:: Исходный текст ::

Есть люди, гнушающиеся жизнью и смертью и благодаря этому возвысившиеся над ними. Разве это не великое горе! Разве такие люди не похожи на призраков, созданных

40

искусством магии? Вот почему человека, гнушающегося жизнью и смертью и возвышающегося над ними, именуют "нечистью-яо".

Из тех, кто рассуждает о жизни и смерти, одни говорят:

"Смерть есть"; другие говорят: "Смерти нет"; третьи говорят:

"Смерть есть и вместе с тем ее нет"; прочие говорят: "Ее нет и вместе с тем она не отсутствует". Иные говорят: "Надо радоваться ей"; другие говорят: "Надо нести ее бремя"; прочие же говорят: "Надо возвыситься над нею". Разве вам неведомо, что на жизнь и смерть я смотрю как на руку у коня или на крылья у буйвола? В самой основе мира нет ни наличия сущего, ни тем более отсутствия сущего. Вот пример: вода и огонь. Намереваясь повредить им, никто не сможет ни сжечь их, ни утопить.

:::
:: Показанные строки ::

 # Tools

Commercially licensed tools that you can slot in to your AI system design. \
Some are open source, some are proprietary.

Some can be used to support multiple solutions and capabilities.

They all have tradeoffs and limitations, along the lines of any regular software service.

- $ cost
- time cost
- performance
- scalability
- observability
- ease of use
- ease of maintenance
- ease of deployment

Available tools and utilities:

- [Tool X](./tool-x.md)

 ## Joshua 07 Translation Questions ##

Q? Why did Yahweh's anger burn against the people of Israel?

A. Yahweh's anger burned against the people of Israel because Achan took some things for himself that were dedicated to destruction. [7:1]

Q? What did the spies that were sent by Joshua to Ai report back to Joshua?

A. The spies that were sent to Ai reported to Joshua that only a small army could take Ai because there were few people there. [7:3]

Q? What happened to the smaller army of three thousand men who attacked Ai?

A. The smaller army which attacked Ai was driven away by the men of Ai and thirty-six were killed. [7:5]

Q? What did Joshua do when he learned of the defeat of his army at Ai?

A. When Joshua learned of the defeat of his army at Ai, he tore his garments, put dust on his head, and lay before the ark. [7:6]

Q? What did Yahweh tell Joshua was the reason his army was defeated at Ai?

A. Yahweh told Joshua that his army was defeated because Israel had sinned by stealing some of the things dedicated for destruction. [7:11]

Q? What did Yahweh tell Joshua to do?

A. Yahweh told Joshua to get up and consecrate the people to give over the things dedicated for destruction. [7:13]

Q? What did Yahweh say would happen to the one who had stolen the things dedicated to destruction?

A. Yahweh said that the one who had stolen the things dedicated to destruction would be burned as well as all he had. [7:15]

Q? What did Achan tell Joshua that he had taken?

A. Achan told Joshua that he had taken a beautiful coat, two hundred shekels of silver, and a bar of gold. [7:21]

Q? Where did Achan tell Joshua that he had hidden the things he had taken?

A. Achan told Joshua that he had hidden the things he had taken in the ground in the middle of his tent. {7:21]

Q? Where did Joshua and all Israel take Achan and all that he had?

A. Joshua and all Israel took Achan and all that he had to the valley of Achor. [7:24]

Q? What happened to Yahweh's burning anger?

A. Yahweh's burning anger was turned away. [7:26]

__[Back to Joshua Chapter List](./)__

:::
:: Показанные строки ::

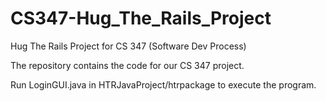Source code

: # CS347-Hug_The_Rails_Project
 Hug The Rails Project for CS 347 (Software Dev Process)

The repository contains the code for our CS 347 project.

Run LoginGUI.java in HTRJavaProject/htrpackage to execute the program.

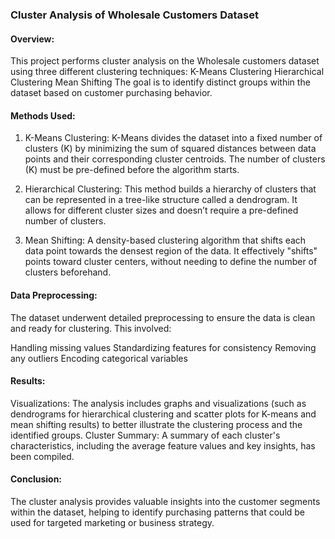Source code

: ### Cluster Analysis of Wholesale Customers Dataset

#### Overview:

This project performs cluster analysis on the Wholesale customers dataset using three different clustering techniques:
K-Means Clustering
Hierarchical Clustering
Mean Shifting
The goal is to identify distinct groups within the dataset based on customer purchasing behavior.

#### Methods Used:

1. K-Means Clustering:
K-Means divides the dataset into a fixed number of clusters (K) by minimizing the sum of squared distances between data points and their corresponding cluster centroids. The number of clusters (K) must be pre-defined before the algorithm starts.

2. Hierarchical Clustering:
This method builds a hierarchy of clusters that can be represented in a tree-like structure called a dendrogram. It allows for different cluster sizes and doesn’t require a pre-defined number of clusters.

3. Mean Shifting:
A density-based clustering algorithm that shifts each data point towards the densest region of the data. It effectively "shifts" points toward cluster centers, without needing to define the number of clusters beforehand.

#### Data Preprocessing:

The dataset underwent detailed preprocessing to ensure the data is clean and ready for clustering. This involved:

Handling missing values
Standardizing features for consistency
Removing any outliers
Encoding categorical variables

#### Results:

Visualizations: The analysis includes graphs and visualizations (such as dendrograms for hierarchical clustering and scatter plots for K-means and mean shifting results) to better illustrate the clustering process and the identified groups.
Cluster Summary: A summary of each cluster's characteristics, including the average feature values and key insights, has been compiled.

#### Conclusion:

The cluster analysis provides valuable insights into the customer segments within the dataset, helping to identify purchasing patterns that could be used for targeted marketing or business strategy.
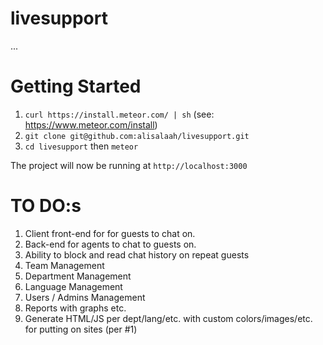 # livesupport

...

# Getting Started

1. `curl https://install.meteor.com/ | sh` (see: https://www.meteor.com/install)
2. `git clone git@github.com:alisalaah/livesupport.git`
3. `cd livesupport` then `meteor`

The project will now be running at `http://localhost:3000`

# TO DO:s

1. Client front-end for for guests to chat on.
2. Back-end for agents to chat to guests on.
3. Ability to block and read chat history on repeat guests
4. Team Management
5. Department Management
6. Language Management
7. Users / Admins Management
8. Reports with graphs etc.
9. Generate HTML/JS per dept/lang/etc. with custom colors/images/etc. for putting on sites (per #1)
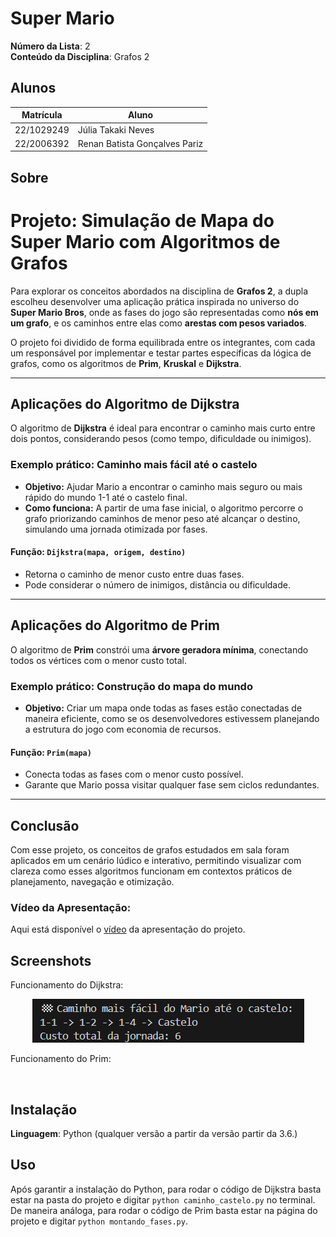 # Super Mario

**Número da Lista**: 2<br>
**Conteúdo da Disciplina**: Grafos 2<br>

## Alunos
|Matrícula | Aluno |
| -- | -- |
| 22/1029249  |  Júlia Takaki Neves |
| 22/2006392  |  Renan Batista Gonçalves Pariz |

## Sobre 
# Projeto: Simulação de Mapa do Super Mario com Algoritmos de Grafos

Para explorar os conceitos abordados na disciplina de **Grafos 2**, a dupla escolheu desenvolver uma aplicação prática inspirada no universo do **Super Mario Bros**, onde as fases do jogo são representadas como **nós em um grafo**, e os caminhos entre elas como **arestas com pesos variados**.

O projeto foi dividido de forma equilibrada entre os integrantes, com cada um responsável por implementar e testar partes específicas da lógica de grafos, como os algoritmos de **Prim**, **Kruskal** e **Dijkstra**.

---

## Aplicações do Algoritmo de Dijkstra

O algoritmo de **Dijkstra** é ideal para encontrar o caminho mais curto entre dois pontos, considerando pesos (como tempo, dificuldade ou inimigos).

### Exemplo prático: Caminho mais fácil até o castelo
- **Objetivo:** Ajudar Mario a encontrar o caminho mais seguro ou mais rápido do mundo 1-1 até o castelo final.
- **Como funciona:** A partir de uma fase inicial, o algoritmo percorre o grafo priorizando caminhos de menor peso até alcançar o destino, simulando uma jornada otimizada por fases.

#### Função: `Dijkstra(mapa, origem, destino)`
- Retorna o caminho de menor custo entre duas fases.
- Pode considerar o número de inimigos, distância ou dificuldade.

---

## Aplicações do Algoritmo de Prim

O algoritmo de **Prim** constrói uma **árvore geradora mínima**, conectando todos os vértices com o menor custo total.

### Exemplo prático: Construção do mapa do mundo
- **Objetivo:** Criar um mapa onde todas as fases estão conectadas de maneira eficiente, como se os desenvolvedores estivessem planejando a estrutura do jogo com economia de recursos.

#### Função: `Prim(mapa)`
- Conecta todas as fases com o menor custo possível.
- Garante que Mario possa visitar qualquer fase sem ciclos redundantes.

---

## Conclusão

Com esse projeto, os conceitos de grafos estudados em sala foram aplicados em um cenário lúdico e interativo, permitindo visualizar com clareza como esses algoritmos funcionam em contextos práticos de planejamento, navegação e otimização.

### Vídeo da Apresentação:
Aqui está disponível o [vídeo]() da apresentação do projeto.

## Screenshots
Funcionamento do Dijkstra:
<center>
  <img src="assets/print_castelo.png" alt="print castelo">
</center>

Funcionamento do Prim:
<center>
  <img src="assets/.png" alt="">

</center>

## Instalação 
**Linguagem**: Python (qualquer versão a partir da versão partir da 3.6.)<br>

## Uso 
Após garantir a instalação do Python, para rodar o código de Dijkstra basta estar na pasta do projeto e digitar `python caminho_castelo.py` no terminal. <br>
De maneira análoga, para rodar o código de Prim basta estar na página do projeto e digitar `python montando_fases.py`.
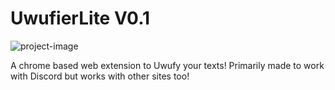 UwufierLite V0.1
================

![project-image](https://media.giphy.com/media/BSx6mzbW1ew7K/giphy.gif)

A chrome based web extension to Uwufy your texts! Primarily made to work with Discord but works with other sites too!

:::

Список заданий
**1.** Как в тексте о жизни и смерти называют человека, который гнушается жизнью и смертью и возвышается над ними?
**2.** Допишите, что идёт дальше в тексте о жизни и смерти, начиная сразу после его последнего предложения.
Строки — это отдельный материал, с текстом о жизни и смерти они не связаны.

Ответы по заданиям
**1.** Его именуют «нечистью-яо».

**2.**
Плывущее — это лодка. Но плывет она не сама по себе, а благодаря воде. Движущееся — это телега. Но движется она не сама по себе, а благодаря буйволу. Мыслящее — это сердце. Но мыслит оно не само по себе, а благодаря наличию смысла. Не знаю, почему это так, но это так. Это то, о чем я не знаю, почему оно таково, но оно таково. Оно приходит из ниоткуда и уходит в никуда. Приходя из ниоткуда и уходя в никуда, оно становится единоначальным с Небом и Землей, для которых нет ни прошедшего, ни настоящего.

То, что видят во сне ночью, взращено ночью. Для сердца же нет времени. Родившийся в Ци, видит в сердце своем царство Ци. Но тут сновидение переносит его в Сун, Чу, Цзинь или Лян. То, что видится сердцем, разнится одно от другого, сердце же — беспредельно.